So my hubby is a porn addict. I discovered his stash about a year ago and he broke down and admitted it. I haven't asked him too many questions as I honestly don't want to know some of the answers. He tried to quit, but a month after our son was born I found more on his computer. This was about three months ago. I have tried to initiate sex several times in the last few months but it's as if he does not realise. He's not interested in sex with me, so he doest take advantage of the kisses and cuddles....I feel so shit. I feel incredibly isolated. I can't speak to any of my friends or family. I love my husband but this has my imagination going crazy and has battered my self asteem. It feels terrible not being enough for your husband. I want to be craved by him, wanted and desired but I don't think he's able to do that... I've decided to find the money to see a counsellor... I need to speak to someone and vent.... I never had a problem with porn until this happened. Now I resent everything about it. It's destructive.

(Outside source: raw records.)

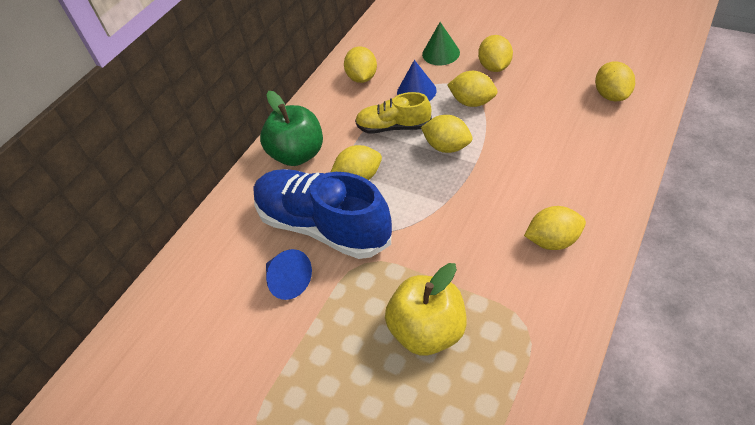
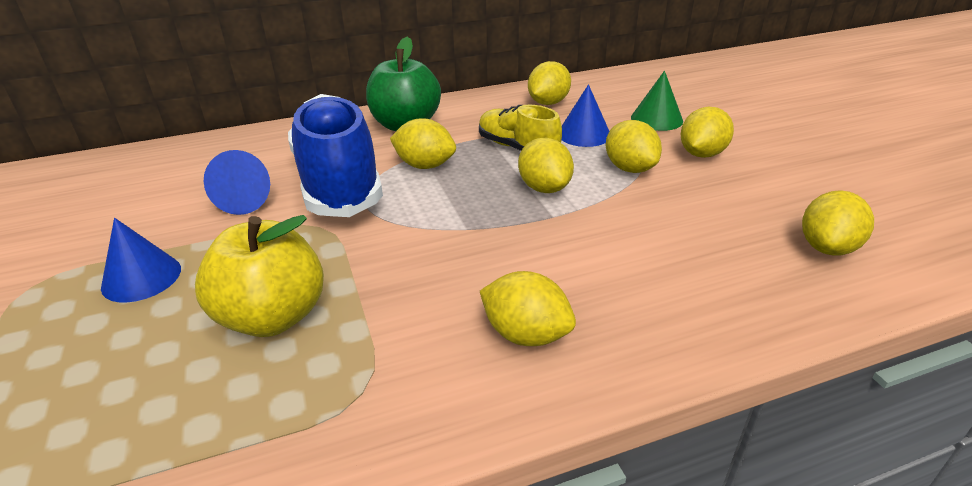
camera: 35 degrees right, 15 degrees down
none -> blue cone [101,218,181,303]

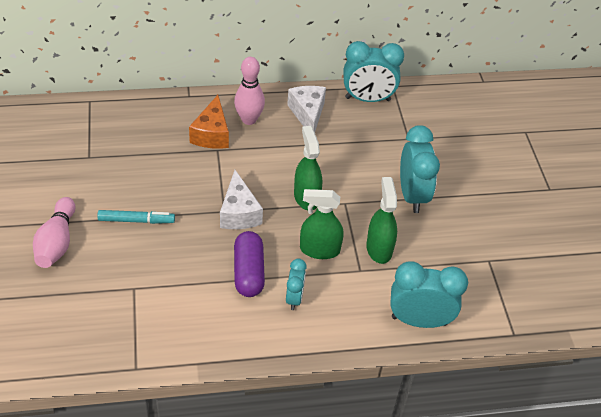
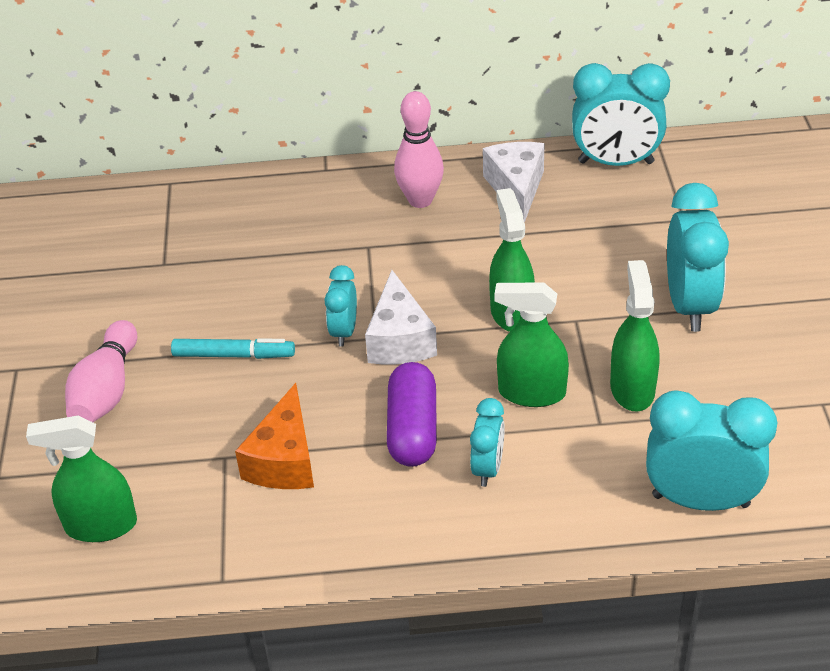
camera: 10 degrees right, 5 degrees down
orange cheese [189,95,229,149] -> orange cheese moved to [235,383,314,489]
none -> green spray bottle [26,416,137,542]
none -> turquoise clock [324,265,357,347]

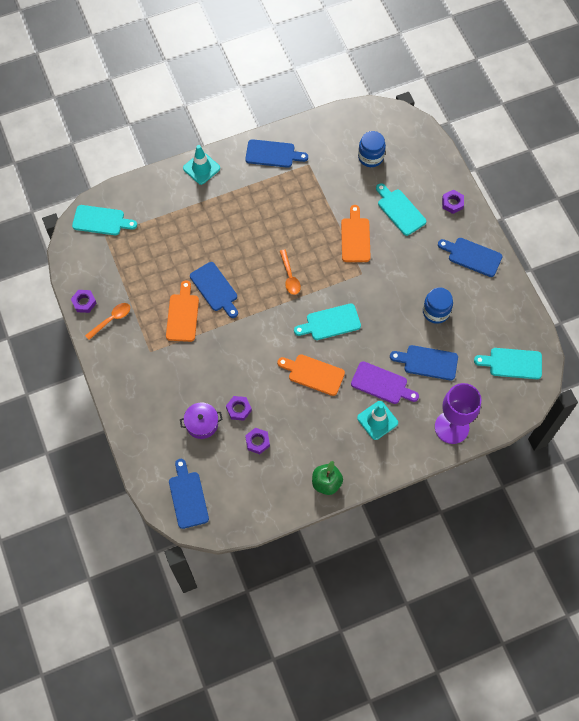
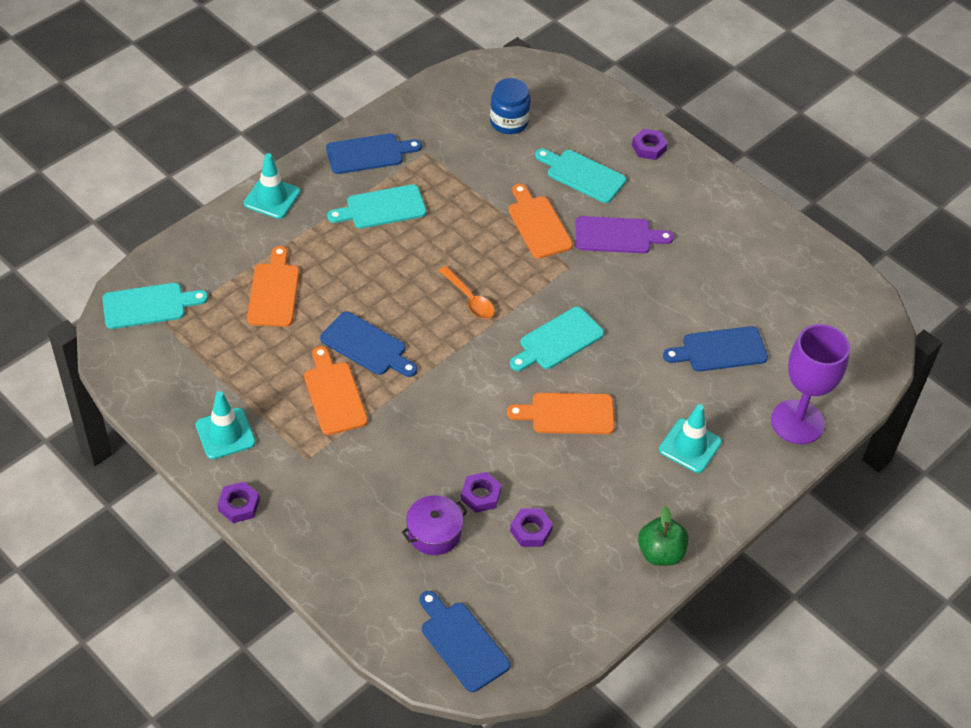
camera: 25 degrees left, 15 degrees down
purple nut [71,290,97,313] -> purple nut moved to [217,482,260,523]
orange spoon [85,303,130,340] -> turquoise traffic cone [196,391,256,459]
purple cutting board [351,361,419,404] -> purple cutting board moved to [576,216,674,253]
blue jar [423,287,453,324] -> none
blue cutting board [438,238,503,277] -> none
turquoise cutting board [474,348,542,379] -> turquoise cutting board moved to [327,184,427,229]
none -> orange cutting board [247,246,299,327]

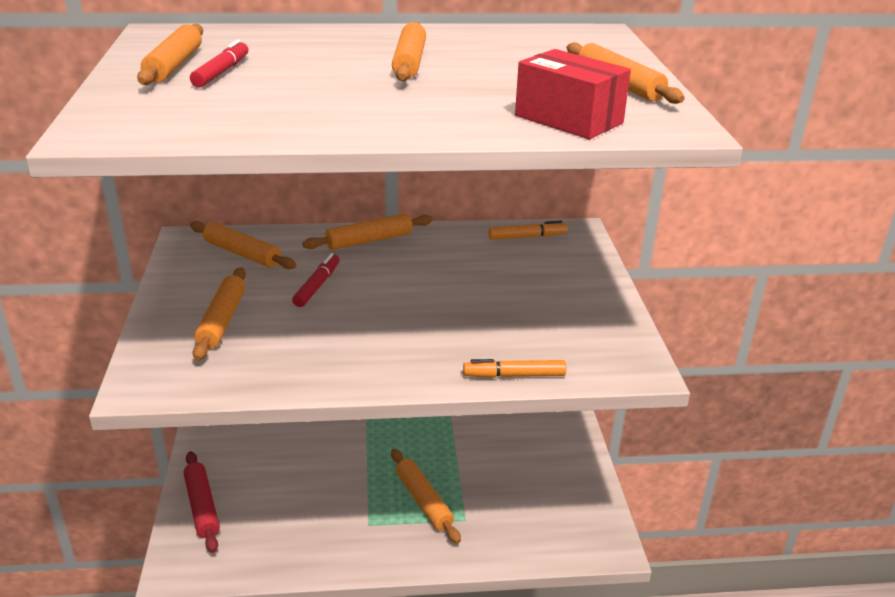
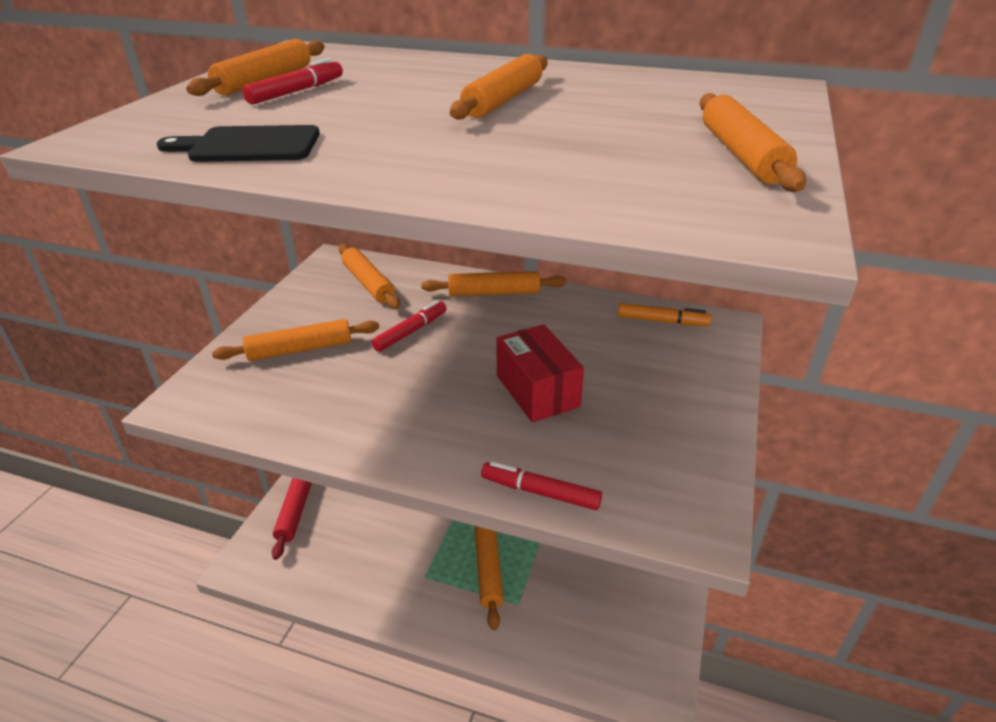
camera: 25 degrees right, 5 degrees up
orange rolling pin [193,268,246,361] -> orange rolling pin turned 45 degrees clockwise [212,319,379,361]
orange marker [463,359,566,378] -> red marker [481,462,602,510]
red box [515,49,631,139] -> red box moved to [496,324,584,423]
none -> black cutting board [156,125,320,162]

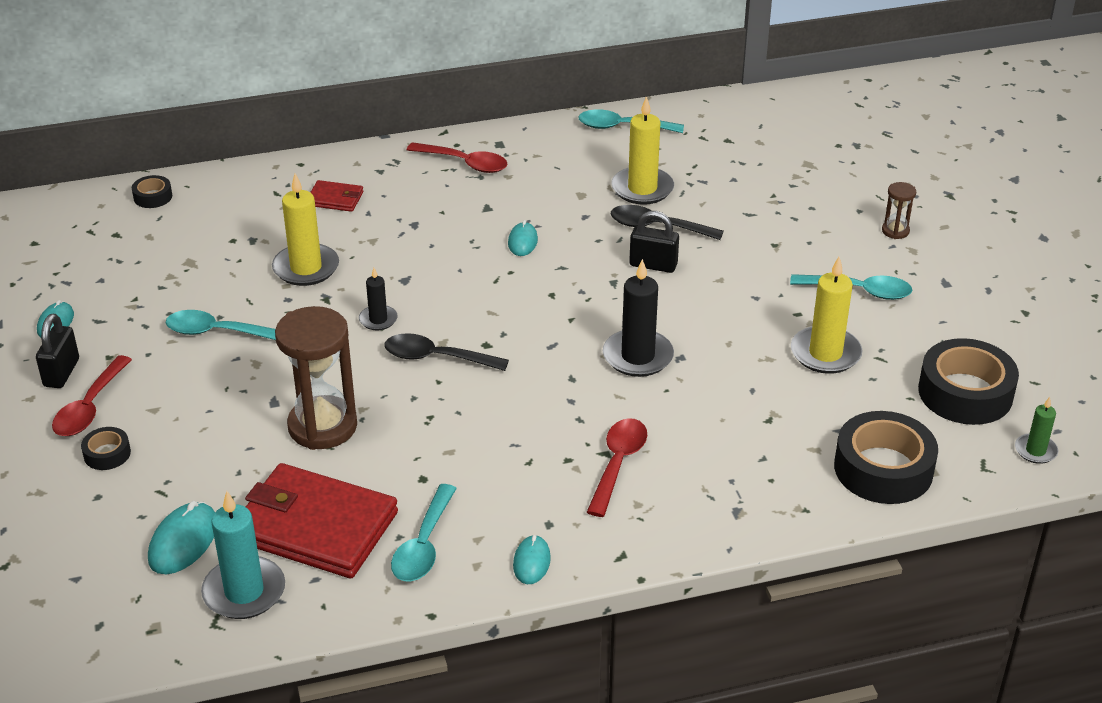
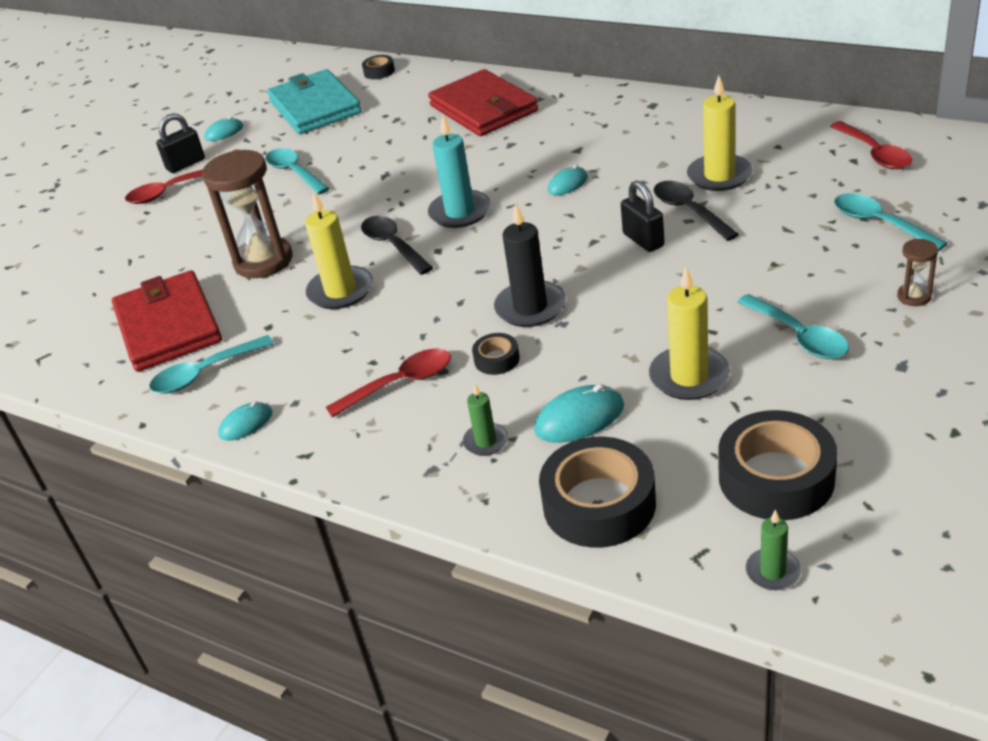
camera: 50 degrees right, 0 degrees up
black tape [81,427,131,470] -> black tape moved to [472,333,520,375]
turquoise mouse [148,501,215,574] -> turquoise mouse moved to [534,384,624,443]
turquoise candle [201,491,285,619] -> turquoise candle moved to [428,115,491,228]
yellow candle [272,173,339,286] -> yellow candle moved to [305,191,373,309]
red wallet [310,180,364,212] -> red wallet [428,69,538,136], size x2.21
black candle [359,268,398,330] -> none
red spoon [407,142,507,173] -> red spoon moved to [830,121,912,169]
turquoise spoon [578,109,684,133] -> turquoise spoon moved to [834,193,948,251]
none -> turquoise wallet [267,69,362,134]
none -> green candle [463,384,508,456]

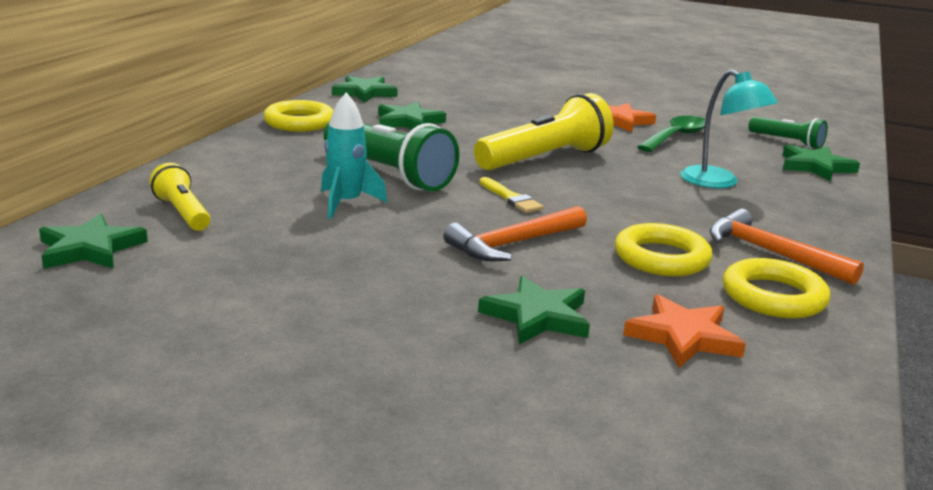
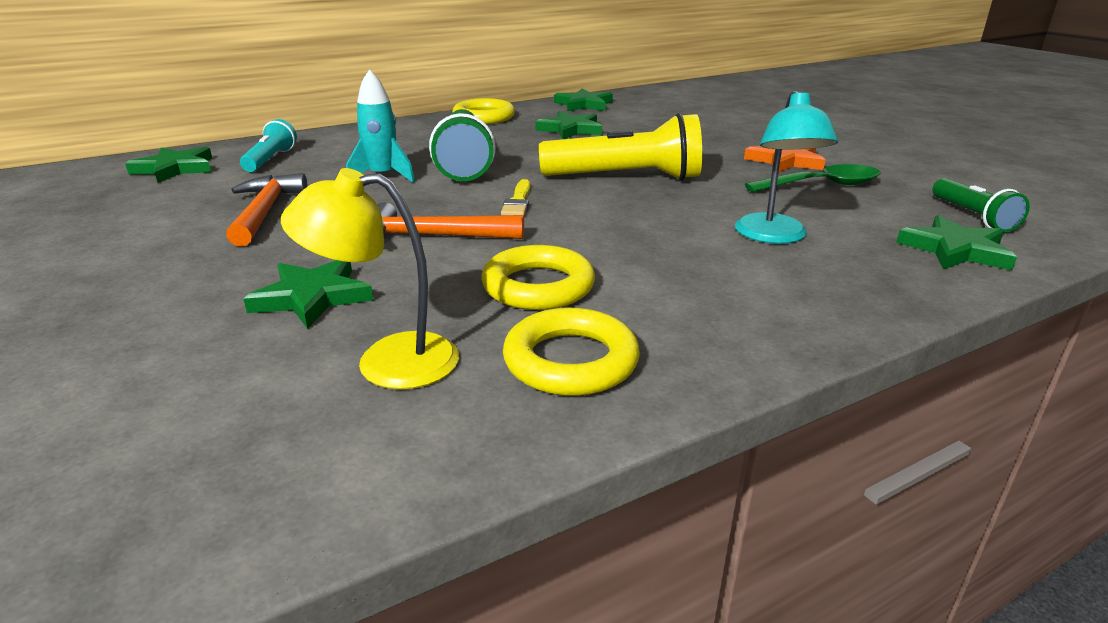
camera: 40 degrees right, 5 degrees up
yellow flashlight [150,163,211,231] -> turquoise flashlight [240,119,297,172]
orange star [623,294,746,368] -> yellow lamp [281,168,459,389]
orange hammer [710,208,864,285] -> orange hammer moved to [226,173,308,246]

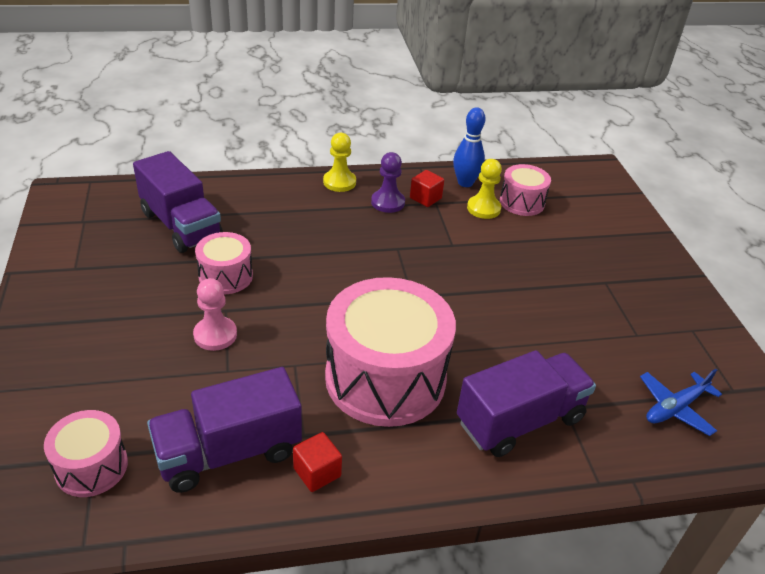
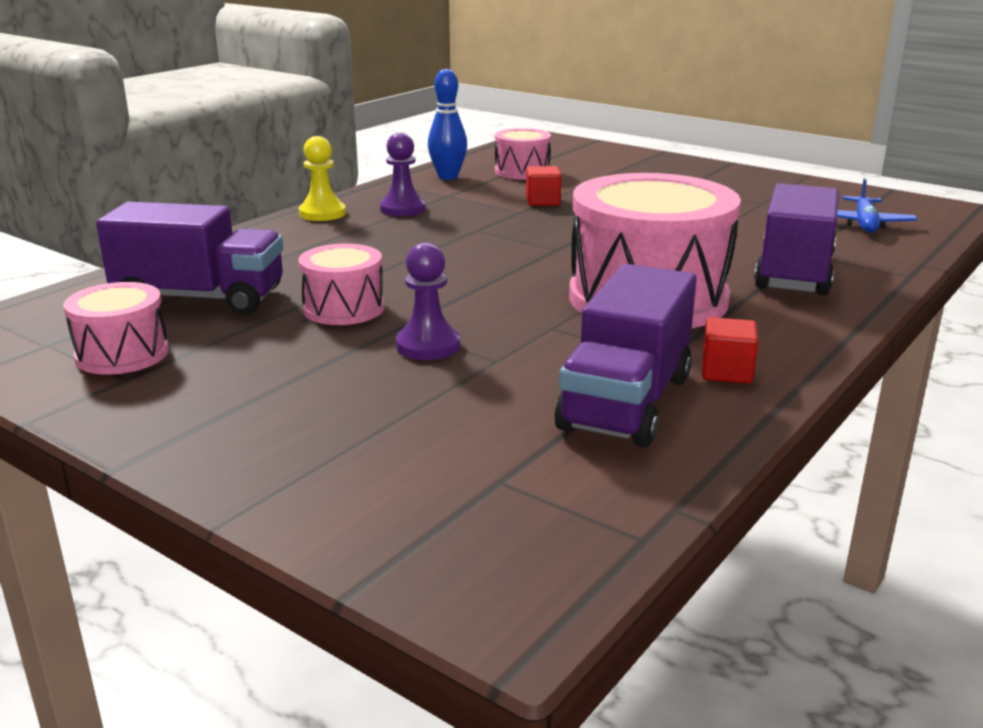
camera: 40 degrees left, 15 degrees down
pink drum [44,410,128,497] -> pink drum moved to [63,282,169,375]
pink pawn [193,278,237,351] -> purple pawn [396,242,460,360]
red cube [410,170,444,207] -> red cube moved to [526,166,561,206]
yellow pawn [467,159,502,219] -> none

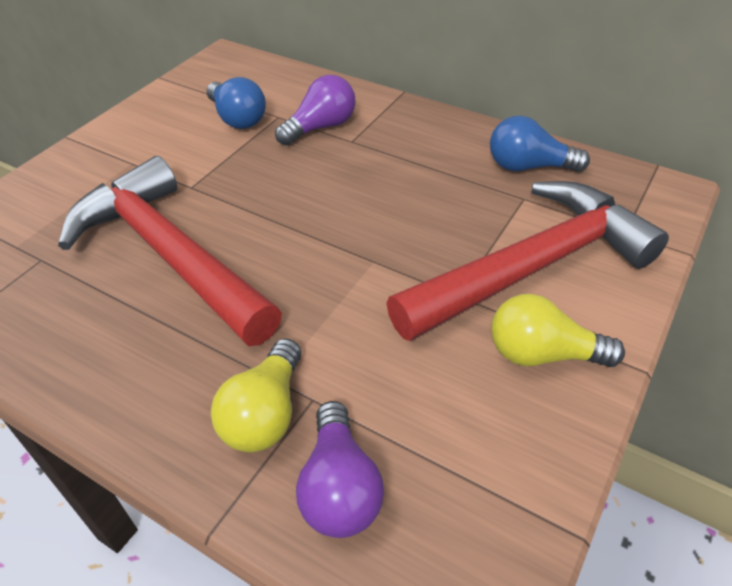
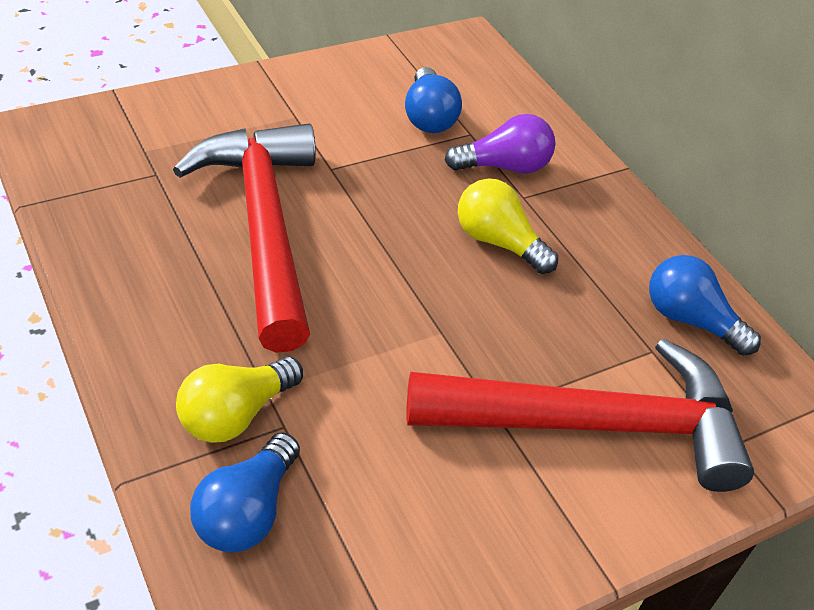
camera: 25 degrees right, 0 degrees up
purple light bulb [296,401,384,538] -> blue light bulb [190,432,300,553]
yellow light bulb [491,294,625,367] -> yellow light bulb moved to [458,179,558,274]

Welcome to the forum! I know getting started can be a scary process. All of this? Isn't your fault tho. These are his issues. He's probably had this going on for a long time. You shouldn't blame yourself. I wish you the very best. Know you are among friends here and if you need to, come back anytime.
Hi @Judith123. Good you came here for some support. When I read your post, I thought "Almost every SO here has the same story. She should know that!!!" I feel for you. I wish you strength and healing.
Hi @Judith123 , i feel sorry for your but you have to be 100% sure that you are enough and the problem is not inside you , my advice to you is to help your partner and support his recovery and do a daily open discussion about this addiction and how it affect your marriage negatively but without blaming each other . God bless your family .
Hi Judith, I'm here bc I'm in the same position, except my SO won't admit he's doing anything so I'm glad you were able to talk to your husband. I know how you feel - rejected. I don't know how anyone feels anything but that. I understand intellectually that it's their problem, not ours, but when they don't feel like it's a problem and we do, it's hard to see it that way some times. Hang in there. Being a new mom is a wonderful and challenging time but you've done a great thing by reaching out for support!